Nordean was arrested at his home in Washington State on February 3, 2021.  The criminal complaint was signed the previous day, so the government had 28 days after the protests on January 6 to put together the evidence implicating Nordean.

He made his initial appearance before a Magistrate Judge later the same day, and a detention hearing was scheduled for February 8.

Ahead of that hearing, the government filed a very unpersuasive 21-page memorandum in favor of detaining Nordean in custody pending trial.  The memorandum goes through many of the events of January 6 — as well as days just before and just after January 6 — repeating the allegations that Nordean is a leader of the Proud Boys organization.  But the memorandum presented very little evidence about what Nordean had actually done himself that made him guilty of the offenses alleged in the criminal complaint.  Nordean was in the crowd, but he wasn’t among the first to enter the Capitol, he wasn’t among those who are argued to have overwhelmed the security forces, and there is no evidence that he destroyed any government property. Basically, he was there and he posted some comments on social media — which are themselves pretty benign on the “spectrum” of incendiary comments.

At the “detention hearing,” the Magistrate Judge found that there were conditions or a combination of conditions that mitigated the “risk of flight” and “danger to the community”, and ordered that Nordean be released subject to his compliance with those conditions.  He was ordered to travel at his own expense to Washington DC, and to appear on a date and time to be specified if he was indicted.

Because Nordean was charged in Washington DC, the Federal Rules of Criminal Procedure provide that the government can appeal such a release order to a District Court Judge — a Judge “superior” to a Magistrate Judge — in the District Court where the charges are pending and that Judge can stay the release order of a magistrate in another district, and conduct a new detention hearing in the District Court where the charges are pending.
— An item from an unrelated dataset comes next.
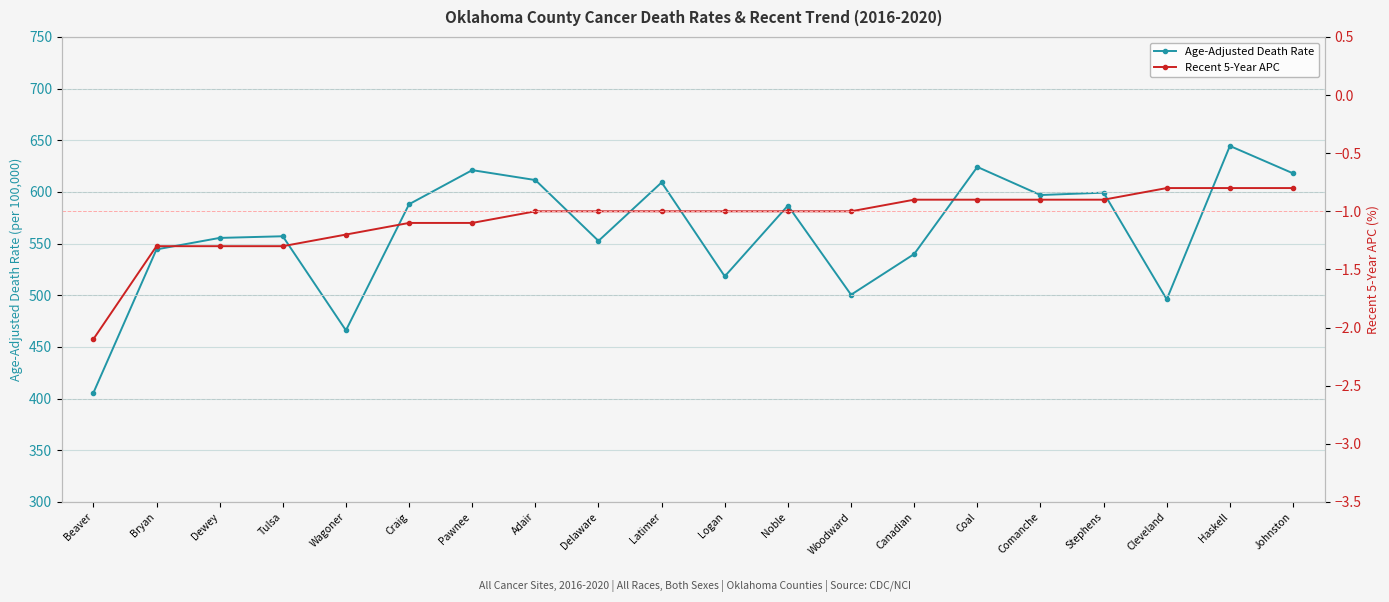

Where is Recent 5-Year APC nearest to the value -1?

Adair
After the magistrate in Washington State ordered Nordean released, the government filed such an appeal in the District of Columbia, and Presiding Judge Howell granted a stay pending a hearing before her on whether Nordean could be released pending trial.  The appeal filed with Judge Howell repeated most of the same arguments as had been made by the government to the Magistrate Judge in Seattle.

At that point, the government had presented Judge Howell with two versions of the facts that it claimed it would be able to present to a jury at trial — the original factual affidavit from the federal agent that was the justification for the criminal complaint and arrest warrant, and the facts as set forth in the written appeal of the magistrate’s order in Washington State releasing Nordean.
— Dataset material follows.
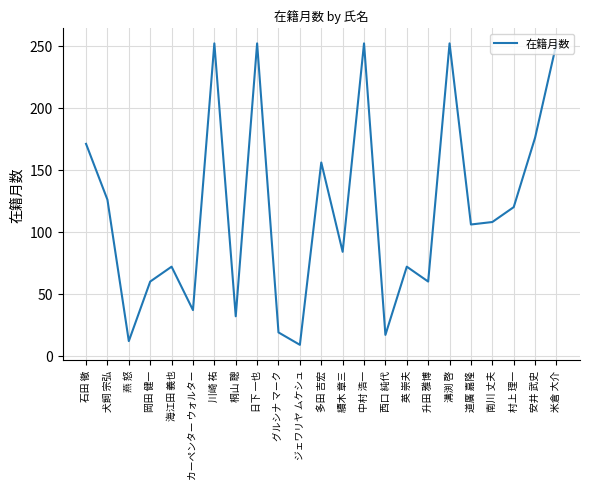

True or false: the data shows 112 at 中村 浩一.

False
Yesterday Judge Howell agreed with the earlier decision of the Magistrate and ordered Nordean released from custody pending the outcome of the case.  During the hearing she made some interesting comments with respect to the presentation of information by the government to the Court:

Before ruling, Howell noted that the evidence clearly shows Nordean was heavily involved in organizing the Proud Boys on Jan. 6.

But, “there’s no allegation that the defendant caused injury to any person or that he personally caused damage to any property,” the judge said. “This is unlike other cases I’ve seen where people have actually done damage inside the Capitol, and the government has not sought pre-trial detention.”

Though she called evidence of Nordean’s alleged role troubling, Howell ruled the government had “not met its burden by clear and convincing evidence that the defendant poses a danger to the community, or by a preponderance that he will flee” before trial.

Nordean’s counsel had argued to the Court that the only evidence the government offered was that Nordean had marched with a group towards the Capitol, and then claimed he had “aided and abetted” the violent actions of others in the group — while doing nothing in that regard himself.

Having read the government’s submissions to the Court — and having spent more than 30 years prosecuting and defendant criminal cases in federal court — I’d call the argument by Nordean’s attorney pretty much 100% accurate.